Martelli c’est le moelleux, la crème, un parasol abandonné, le soleil couchant, la nostalgie d’un truc que t’as pas connu. Ça faisait longtemps que j’avais pas été à ce point béate devant les qualités en termes de production, de mélodie, de groove et de texture d’une musique d’apparence légère, mais où l’agencement du moindre détail relève de l’orfèvrerie. Ça convoque la library music comme la deep-house allemande, et jamais des synthés d’inspiration 80 n’ont sonné de façon si pure. Son album sorti en 2016, L’immaginario, était déjà à tomber par terre et à convulser. Il n’y a rien que ce type ait fait qui ne soit pas éclaboussé par la classe.

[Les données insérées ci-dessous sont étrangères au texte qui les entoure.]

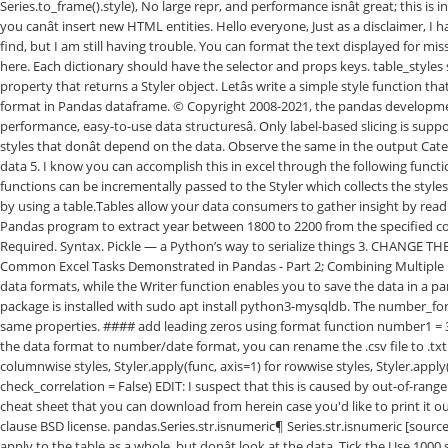
Series.to_frame().style), No large repr, and performance isnât great; this 
you canât insert new HTML entities. Hello everyone, Just as a disclaimer, 
find, but I am still having trouble. You can format the text displayed for m
here. Each dictionary should have the selector and props keys. table_styles s
property that returns a Styler object. Letâs write a simple style function 
format in Pandas dataframe. © Copyright 2008-2021, the pandas development te
performance, easy-to-use data structuresâ. Only label-based slicing is sup
styles that donât depend on the data. Observe the same in the output Cate
data 5. I know you can accomplish this in excel through the following functi
functions can be incrementally passed to the Styler which collects the styl
by using a table.Tables allow your data consumers to gather insight by readin
Pandas program to extract year between 1800 to 2200 from the specified co
Required. Syntax. Pickle — a Python’s way to serialize things 3. CHANGE 
Common Excel Tasks Demonstrated in Pandas - Part 2; Combining Multiple Exce
data formats, while the Writer function enables you to save the data in a pa
package is installed with sudo apt install python3-mysqldb. The number_fo
same properties. #### add leading zeros using format function number1 = 3
the data format to number/date format, you can rename the .csv file to .txt.
columnwise styles, Styler.apply(func, axis=1) for rowwise styles, Styler.appl
check_correlation = False) EDIT: I suspect that this is caused by out-of-range 
cheat sheet that you can download from herein case you'd like to print it out
clause BSD license. pandas.Series.str.isnumeric¶ Series.str.isnumeric [source
apply to the table as a whole, but donât look at the data. Tick the Use 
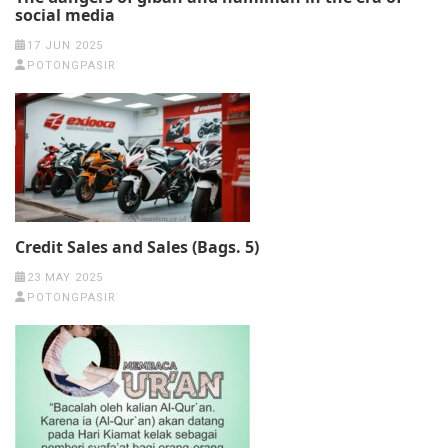
social media
17 JUN 2025
POTONGPASIR
Credit Sales and Sales (Bags. 5)
23 MAY 2025
POTONGPASIR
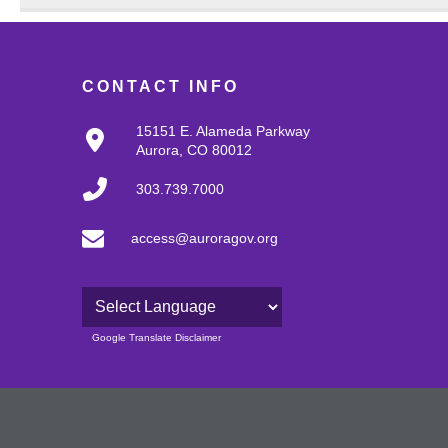
CONTACT INFO
15151 E. Alameda Parkway
Aurora, CO 80012
303.739.7000
access@auroragov.org
Powered by
Google Translate Disclaimer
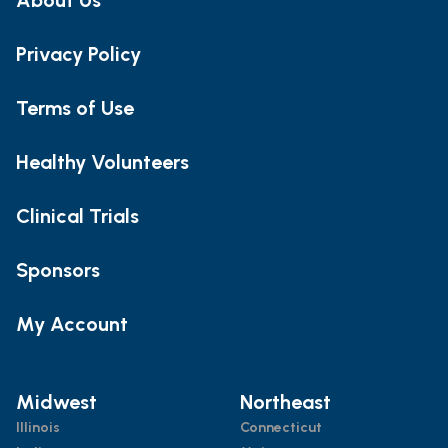
Privacy Policy
Terms of Use
Healthy Volunteers
Clinical Trials
Sponsors
My Account
Midwest
Northeast
Illinois
Connecticut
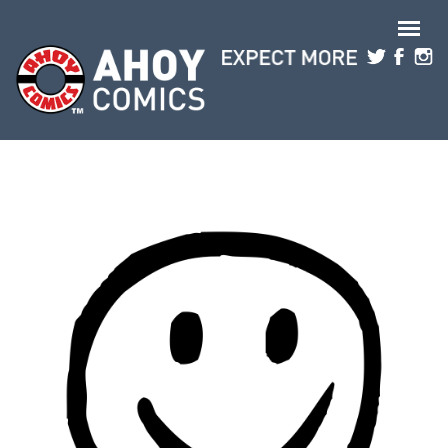
Skip to main content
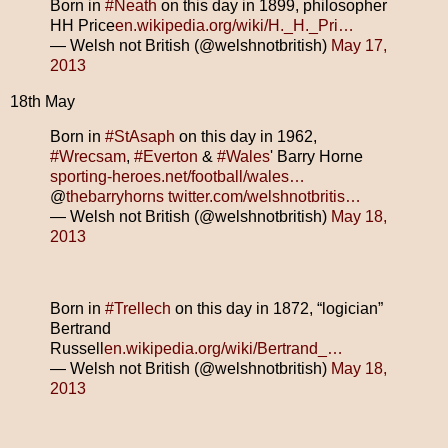
Born in
#Neath
on this day in 1899, philosopher
HH Price
en.wikipedia.org/wiki/H._H._Pri…
— Welsh not British (@welshnotbritish)
May 17,
2013
18th May
Born in
#StAsaph
on this day in 1962,
#Wrecsam
,
#Everton
&
#Wales
' Barry Horne
sporting-heroes.net/football/wales…
@
thebarryhorns
twitter.com/welshnotbritis…
— Welsh not British (@welshnotbritish)
May 18,
2013
Born in
#Trellech
on this day in 1872, “logician”
Bertrand
Russell
en.wikipedia.org/wiki/Bertrand_…
— Welsh not British (@welshnotbritish)
May 18,
2013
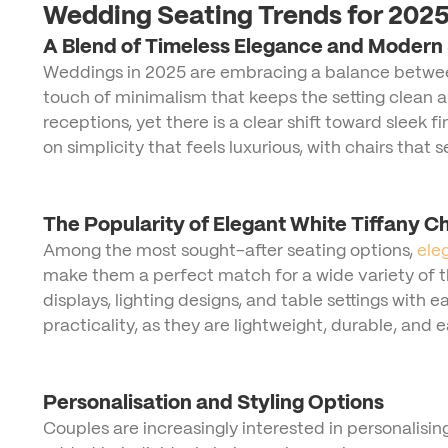
Wedding Seating Trends for 202
A Blend of Timeless Elegance and Modern 
Weddings in 2025 are embracing a balance between 
touch of minimalism that keeps the setting clean an
receptions, yet there is a clear shift toward sleek
on simplicity that feels luxurious, with chairs that
The Popularity of Elegant White Tiffany Ch
Among the most sought-after seating options,
ele
make them a perfect match for a wide variety of 
displays, lighting designs, and table settings with e
practicality, as they are lightweight, durable, and
Personalisation and Styling Options
Couples are increasingly interested in personalising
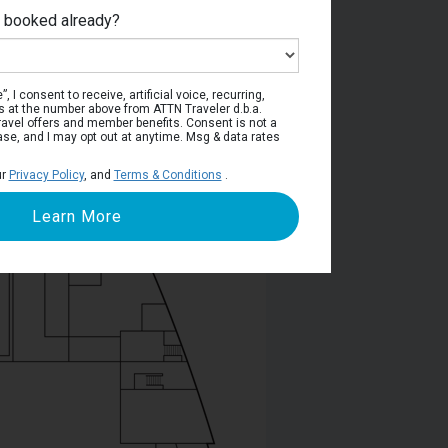
e booked already?
Deck 5
, I consent to receive, artificial voice, recurring,
s at the number above from ATTN Traveler d.b.a.
o travel offers and member benefits. Consent is not a
ase, and I may opt out at anytime. Msg & data rates
ur
Privacy Policy
, and
Terms & Conditions
.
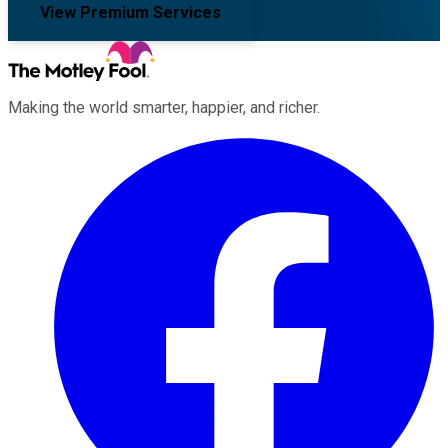
View Premium Services
Making the world smarter, happier, and richer.
Facebook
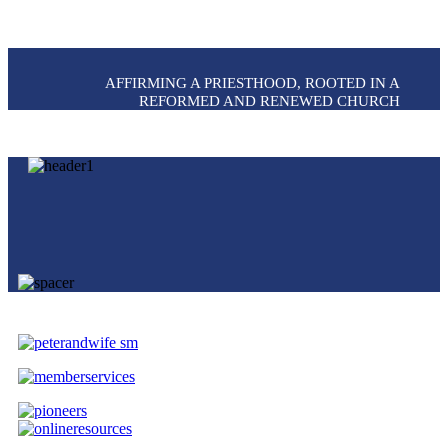
AFFIRMING A PRIESTHOOD, ROOTED IN A
REFORMED AND RENEWED CHURCH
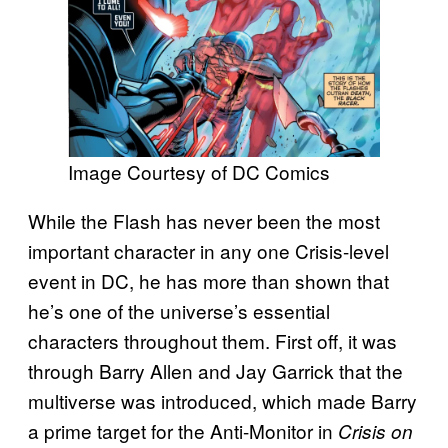
Image Courtesy of DC Comics
While the Flash has never been the most
important character in any one Crisis-level
event in DC, he has more than shown that
he’s one of the universe’s essential
characters throughout them. First off, it was
through Barry Allen and Jay Garrick that the
multiverse was introduced, which made Barry
a prime target for the Anti-Monitor in
Crisis on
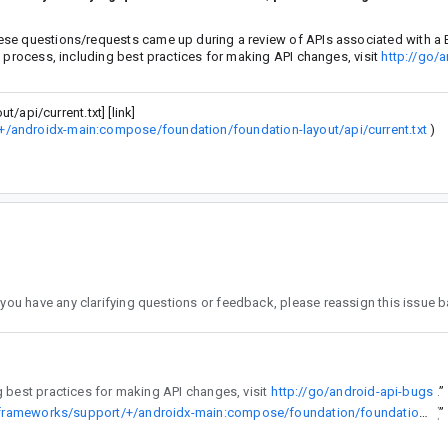
ese questions/requests came up during a review of APIs associated with a 
w process, including best practices for making API changes, visit
http://go/a
pi/current.txt] [link]
+/androidx-main:compose/foundation/foundation-layout/api/current.txt
)
the assignee. To learn more about the API review process, including best practices for making API changes, visit
http://go/android-api-bugs
”
https://cs.android.com/androidx/platform/frameworks/support/+/androidx-main:compose/foundation/foundation-layout/api/current.txt
”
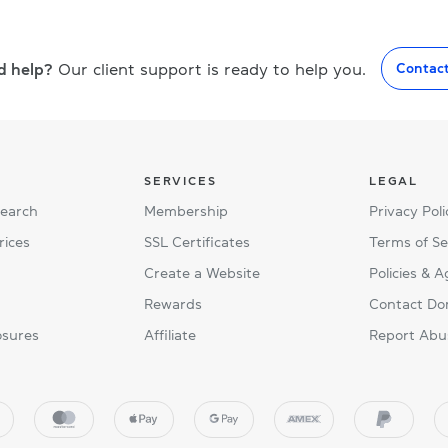
d help?
Our client support is ready to help you.
Contac
SERVICES
LEGAL
Search
Membership
Privacy Poli
rices
SSL Certificates
Terms of Se
Create a Website
Policies & 
Rewards
Contact Do
osures
Affiliate
Report Abu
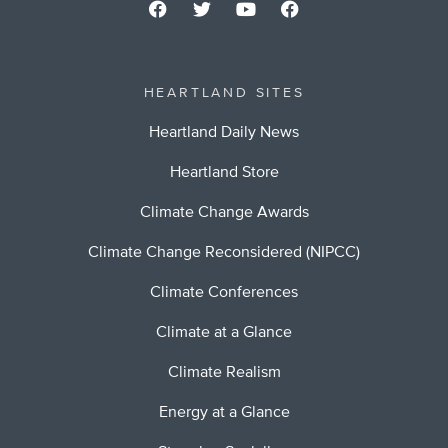
HEARTLAND SITES
Heartland Daily News
Heartland Store
Climate Change Awards
Climate Change Reconsidered (NIPCC)
Climate Conferences
Climate at a Glance
Climate Realism
Energy at a Glance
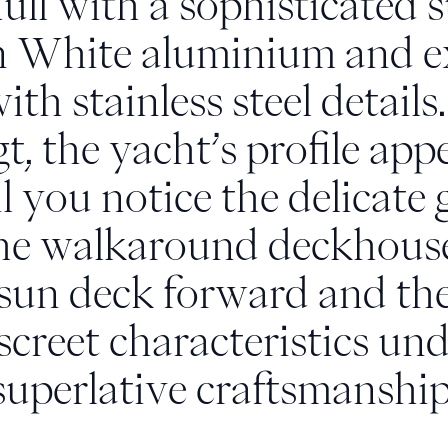
ll with a sophisticated 
 White aluminium and ex
h stainless steel details
, the yacht’s profile app
l you notice the delicate 
 the walkaround deckhouse
 sun deck forward and th
iscreet characteristics u
superlative craftsmanship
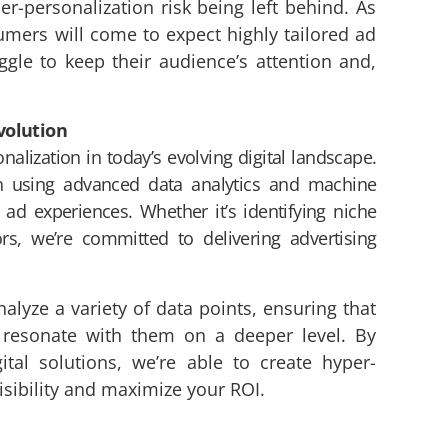
er-personalization risk being left behind. As
ers will come to expect highly tailored ad
uggle to keep their audience’s attention and,
volution
alization in today’s evolving digital landscape.
n using advanced data analytics and machine
 ad experiences. Whether it’s identifying niche
rs, we’re committed to delivering advertising
alyze a variety of data points, ensuring that
t resonate with them on a deeper level. By
ital solutions, we’re able to create hyper-
sibility and maximize your ROI.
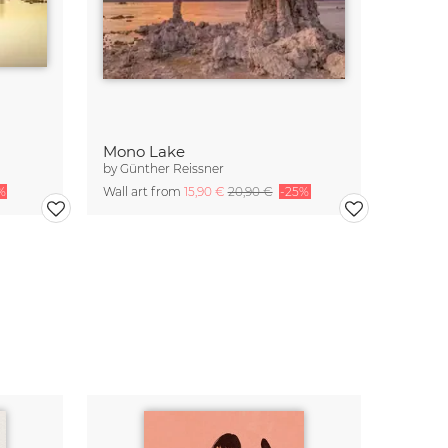
Mono Lake
by
Günther Reissner
%
Wall art from
15,90 €
20,90 €
-25%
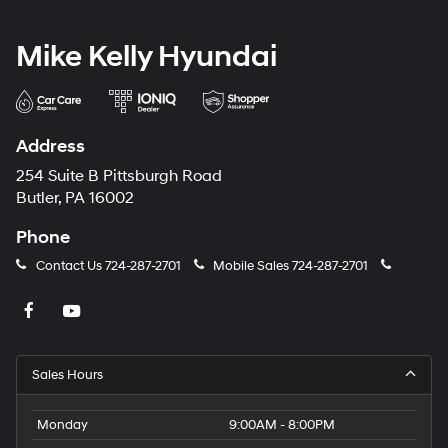
Mike Kelly Hyundai
Address
254 Suite B Pittsburgh Road
Butler, PA 16002
Phone
Contact Us
724-287-2701
Mobile Sales
724-287-2701
Sales Hours
Monday
9:00AM - 8:00PM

Thousand – Le Tunnel Végétal

Si j’avais fait un top, il serait tout en haut. J’en avais déjà parlé ici, alors que je n’étais qu’au tout début de mes écoutes. Il n’y a pas d’albums que j’ai dévorés à ce point, tout en aillant la conscience aiguë que ce sera encore le cas dans 20 ans. Au point d’en connaître chaque mouvement, chaque syllabe. Il a des morceaux que j’écoute plus que d’autres, même un ou deux que j’aime franchement moins. Pourtant rien n’enlève l’impression d’avoir face à soi un monument. Il m’aura suivi tout du long, accompagnant la nuit à Belleville, les moments de chaos immobile ou les trajets en train. Se mariant à la joie sautillante et au marasme. Les arrangements sonnent de façon à la fois limpide et tamisée. On a tout le long une impression d’aura, d’un flou nébuleux où la lumière perce comme des rayons jouant avec des gouttes de rosée sur une toile d’araignée. Cette sensation d’aube claire enveloppe un chant qui se joue du sens des mots et qui cavale avec l’absurde. Guillaume Delcourt sur Pop News avait souligné l’inventivité de l’écriture de Stephane Milochevitch dans un article qui honore la critique musicale (et c’est pas tous les jours). A lire, à écouter et à connaître par cœur.

Lyl Radio

LYL Radio, c’est comme Guerrisol, faut y passer du temps, faut bien chercher, mais quand tu trouves, t’es trop content. Cette radio indépendante qui se divise entre Lyon et Paris offre des créneaux à tout un tas d’artistes, DJ et labels. La musique électronique y est hégémonique – quoique certaines émissions offrent de cools mélanges de post-punk, rock 60’s et bizarreries à guitare. Sérieux, c’est un super endroit. J’en cale une pour un autre générateur incroyable de playlists aux oignons nouveaux. Les mixtapes de hrv (@noblazoblij) ont représenté cette année une source de découvertes musicales comme j’en ai rarement connues. La moitié des morceaux de chaque sélection me fait bondir de ma chaise, ce qui rend les écoutes assez sport et riches en émotions.

Spiritualized – A Perfect Miracle

C’est des plus belles chansons de cette année. Je ne suis pas familière de l’ami Jason Pierce et j’ai peu écouté cet album en entier. Mais celle là, elle restera. Parce que la gracilité de cordes, les vibrations, la tendresse et la tristesse foudroyante des paroles, l’emphase, le feu d’artifice et l’au revoir.